Mattie is a young, pretty and impressionable girl whose warm personality and bubbly excitability contrast tremendously with the cold, isolated and barren Starkfield.

Yet, Mattie's life is a bit deeper than what meets the eye. From what we learn, her father was once a wealthy man, so Mattie did live a life of luxury. Yet, after her father and mother died, leaving her a mere 50 dollars, it is assumed that they squandered all their money and even stole from Mattie's poorer, current caretakers. She was kind of like a problem to them, which is why they gladly accepted Zeena's proposition of taking her as an unpaid help. 

Keep in mind that, all this being said, Mattie is in a sad situation: her joie de vivre, her hunger for life, and her youth has already met with disdainful and sad moments. Her nearby town of Stamford is perhaps just as isolated as Starkfield considering that the latter is a truly isolated place, and Stamford is the relatively closest one.

Mattie does not explain directly what her views are on Starkfield, but she does speak about her nights when she can go out, and of her feelings for Ethan; this is, of course before their fatal accident. We really do not know what happens afterward as far as emotions go.

Regardless, we are not aware about Mattie's suicide plans until she actually talks about it, unbeknownst to the reader whether she had planned it ahead, or on the spot. Knowing that she literally has nowhere to go, and no marriageable prospects to feel comfortable with, her only way out is through death. In chapter 9, the conversation about death comes out in the open.
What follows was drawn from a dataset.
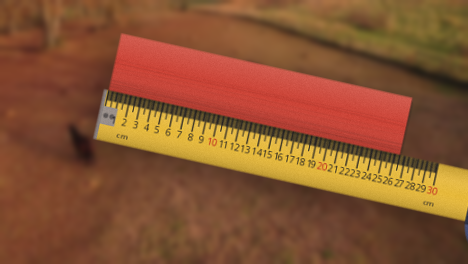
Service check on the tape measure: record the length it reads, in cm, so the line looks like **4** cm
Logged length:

“I don't know how it is you make me feel, Matt. I'd a'most rather have you dead than that!”

“Oh, I wish I was, I wish I was!” she sobbed...
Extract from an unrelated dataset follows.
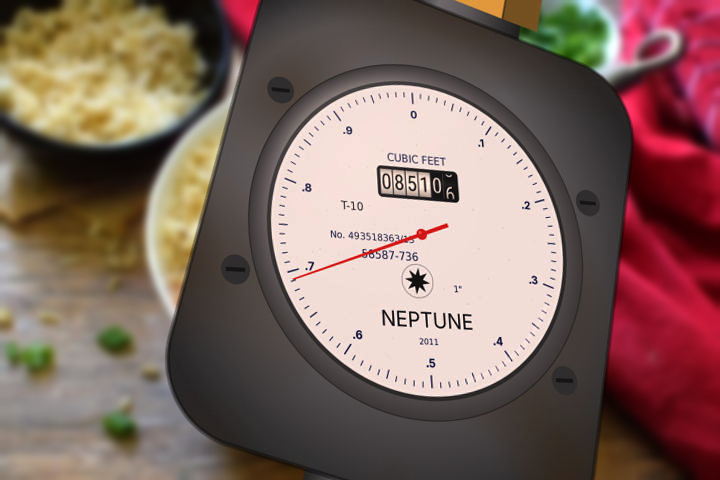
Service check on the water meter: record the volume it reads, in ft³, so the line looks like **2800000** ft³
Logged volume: **85105.69** ft³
“Don't let's talk that way,” he whispered.

“Why shouldn't we, when it's true? I've been wishing it every minute of the day.”

Therefore, from her behavior in the house, to the enjoyment of her minor entertainments, we could argue that Mattie just went through life as best as she could, knowing well that the present time is all that she had. When she sees that even that has been taken away, she claims that she has planned to be dead all day long. We can deduct that Mattie has covered a life of disillusion and unhappiness by attaching herself with the few gifts that youth still can offer: hope, fascination with new things, and the joy of a potential first love.